COMMES, France — Weather in Normandy had been iffy for days. Showers and wind gave way to sunshine, then lightning storms over the sea.

We watched and waited for the signal to jump. With a window of only a few hours, I began to doubt our chances.

Finally the message my companions and I had been waiting for arrived: The jump was on.

Unlike the paratroopers of the 101st and 82nd Airborne divisions who jumped into Normandy on D-Day 70 years ago, our orders came not from General Dwight D. Eisenhower, but via text message from our paragliding instructor.

My wife and I had come to Normandy ahead of the 70th anniversary of the D-Day landings to explore the region’s history, cuisine and culture.

FARTHER AFIELD

I’d been to the U.S. military cemetery at Omaha Beach years before, a trip that’s still a must for many Americans visiting France.

But this time we wanted to explore farther afield. We’d crisscross the region from the cheese-making town of Pont l’Eveque in the east to the isolated Gatteville Lighthouse in the west.

Near Omaha Beach, Claude Bellessort runs Elementair, a paragliding school in Port-en-Bessin. An expert pilot who’s led paragliding excursions as far afield as Nepal and Morocco, Bellessort has offered tandem paragliding flights here since 2002.

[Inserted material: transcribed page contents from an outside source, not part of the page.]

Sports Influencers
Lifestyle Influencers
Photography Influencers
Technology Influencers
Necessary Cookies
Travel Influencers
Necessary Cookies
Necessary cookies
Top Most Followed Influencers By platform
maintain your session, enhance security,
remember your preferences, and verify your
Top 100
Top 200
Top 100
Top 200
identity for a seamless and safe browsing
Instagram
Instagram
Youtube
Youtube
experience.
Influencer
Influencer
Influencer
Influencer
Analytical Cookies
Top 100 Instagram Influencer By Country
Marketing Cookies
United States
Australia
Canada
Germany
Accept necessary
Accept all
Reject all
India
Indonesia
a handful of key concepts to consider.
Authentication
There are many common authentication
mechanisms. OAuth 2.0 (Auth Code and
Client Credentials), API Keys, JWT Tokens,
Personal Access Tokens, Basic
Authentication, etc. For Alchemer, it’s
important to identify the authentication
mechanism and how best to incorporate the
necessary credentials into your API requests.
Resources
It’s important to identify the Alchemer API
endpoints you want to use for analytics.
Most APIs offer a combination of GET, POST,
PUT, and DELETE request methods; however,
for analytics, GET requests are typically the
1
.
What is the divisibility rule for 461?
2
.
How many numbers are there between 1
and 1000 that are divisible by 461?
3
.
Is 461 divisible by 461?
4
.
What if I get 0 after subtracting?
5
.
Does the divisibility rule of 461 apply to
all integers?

The thrill of taking off from the cliff top and swooping over the beaches, imagining how it appeared on D-Day, made the 10-minute flight an unforgettable highlight of three days in Normandy.

TOURISTS

Local officials estimate that the invasion anniversary will attract several hundred thousand tourists to Normandy this summer. The commemorations culminate June 6 in Ouistreham, where U.S. President Barack Obama, French president Francois Hollande and Britain’s Queen Elizabeth II will gather to remember the more than 9,000 Allied soldiers killed or wounded that day.